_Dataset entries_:
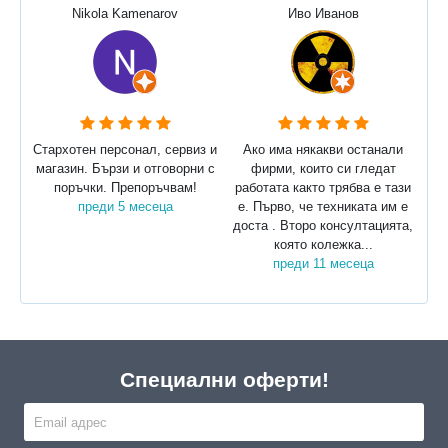
Nikola Kamenarov
Иво Иванов
Стархотен персонал, сервиз и
Ако има някакви останали
магазин. Бързи и отговорни с
фирми, които си гледат
поръчки. Препоръчвам!
работата както трябва е тази
преди 5 месеца
е. Първо, че техниката им е
доста . Второ консултацията,
която колежка...
преди 11 месеца
Специални оферти!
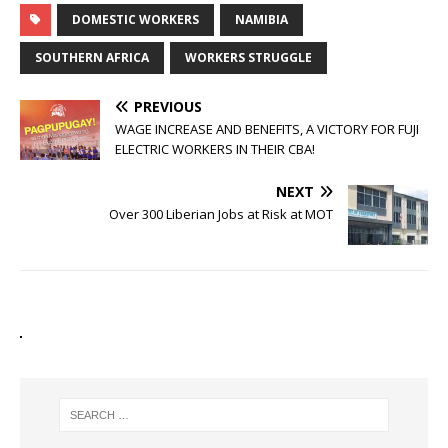
DOMESTIC WORKERS
NAMIBIA
SOUTHERN AFRICA
WORKERS STRUGGLE
PREVIOUS
WAGE INCREASE AND BENEFITS, A VICTORY FOR FUJI
ELECTRIC WORKERS IN THEIR CBA!
NEXT
Over 300 Liberian Jobs at Risk at MOT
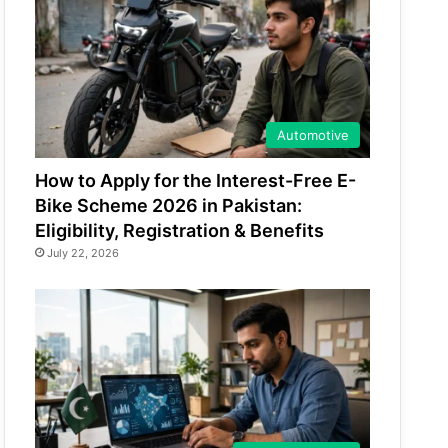
Automotive
How to Apply for the Interest-Free E-
Bike Scheme 2026 in Pakistan:
Eligibility, Registration & Benefits
July 22, 2026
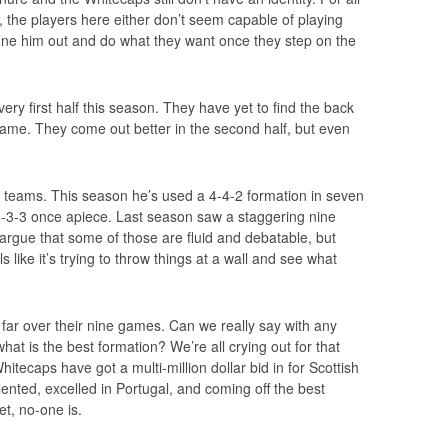
s, the players here either don’t seem capable of playing
une him out and do what they want once they step on the
ry first half this season. They have yet to find the back
y game. They come out better in the second half, but even
 teams. This season he’s used a 4-4-2 formation in seven
 4-3-3 once apiece. Last season saw a staggering nine
argue that some of those are fluid and debatable, but
els like it’s trying to throw things at a wall and see what
ar over their nine games. Can we really say with any
hat is the best formation? We’re all crying out for that
tecaps have got a multi-million dollar bid in for Scottish
lented, excelled in Portugal, and coming off the best
et, no-one is.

_Task prompt_:
Reproduce the entries starting at the line containing "s, the players" and ending at the end of the entries, changing every instance of "formation" to "setup" and leaving everything else as it stands.

_Solution to the problem_:
s, the players here either don’t seem capable of playing
une him out and do what they want once they step on the
ry first half this season. They have yet to find the back
y game. They come out better in the second half, but even
 teams. This season he’s used a 4-4-2 setup in seven
 4-3-3 once apiece. Last season saw a staggering nine
argue that some of those are fluid and debatable, but
els like it’s trying to throw things at a wall and see what
ar over their nine games. Can we really say with any
hat is the best setup? We’re all crying out for that
tecaps have got a multi-million dollar bid in for Scottish
lented, excelled in Portugal, and coming off the best
et, no-one is.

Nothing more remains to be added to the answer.